# [SOLVED] 4GB Installe RAM but only 2.75GB Usable



## jcbdiago (Jun 15, 2011)

Hello Everyone,

I recently installed a new RAM on my HP Pavillion DV5-1004nr laptop.
Installed 2GB and I have Windows 7 x64 SP1.

The problem is, on the properties of my computer, it shows I have a 4GB of RAM installed but only 2.75GB is usable.

BIOS also detects that I have 4GB of RAM on my machine.

I also checked the Resource Monitor, and found out that 1283MB is Hardware Reserved.

Please let me know what the problem is. 1.3GB is a huge amount and I would not want to put that to waste.

Let me know if you need anything else from me.

Thank you in advance,

JC


----------



## greenbrucelee (Apr 24, 2007)

*Re: 4GB Installe RAM but only 2.75GB Usable*

the 1283MB or 1.3GB will be used by the onboard graphics chip.

Why do you want the extra ram anyway no game will use over 3GB and only high end apps used for graphic design and video editing will use more than 2GB


----------



## Wand3r3r (Sep 17, 2010)

*Re: 4GB Installe RAM but only 2.75GB Usable*

IMO you can never have too much ram. My home win7 box has 6gig and my work box has 8

The ram is not being wasted. Usually you lose about 800meg in a 32bit OS due to hardware drivers and pointers as your observation has confirm though you see 1.3gig used.

The difference maybe due to a onboard video card using system ram for its video memory.


----------



## jcbdiago (Jun 15, 2011)

*Re: 4GB Installe RAM but only 2.75GB Usable*

I understand. I read that my graphics card is shared, probably that's why it allocated the 1.3GB of RAM to itself.

Thank you very much for your inputs, I really appreciate it.

JC


----------

### GOALS
1 - In the forum thread about usable RAM, how much memory does the Resource Monitor list as Hardware Reserved?
2 - Extract the passage of the forum thread from "The problem is, on" to "that to waste.".
The material has no connection to the forum thread.

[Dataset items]

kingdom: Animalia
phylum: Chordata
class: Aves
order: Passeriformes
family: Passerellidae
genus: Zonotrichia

### SOLUTIONS IN ORDER
1 - 1283MB

2 -
The problem is, on the properties of my computer, it shows I have a 4GB of RAM installed but only 2.75GB is usable.

BIOS also detects that I have 4GB of RAM on my machine.

I also checked the Resource Monitor, and found out that 1283MB is Hardware Reserved.

Please let me know what the problem is. 1.3GB is a huge amount and I would not want to put that to waste.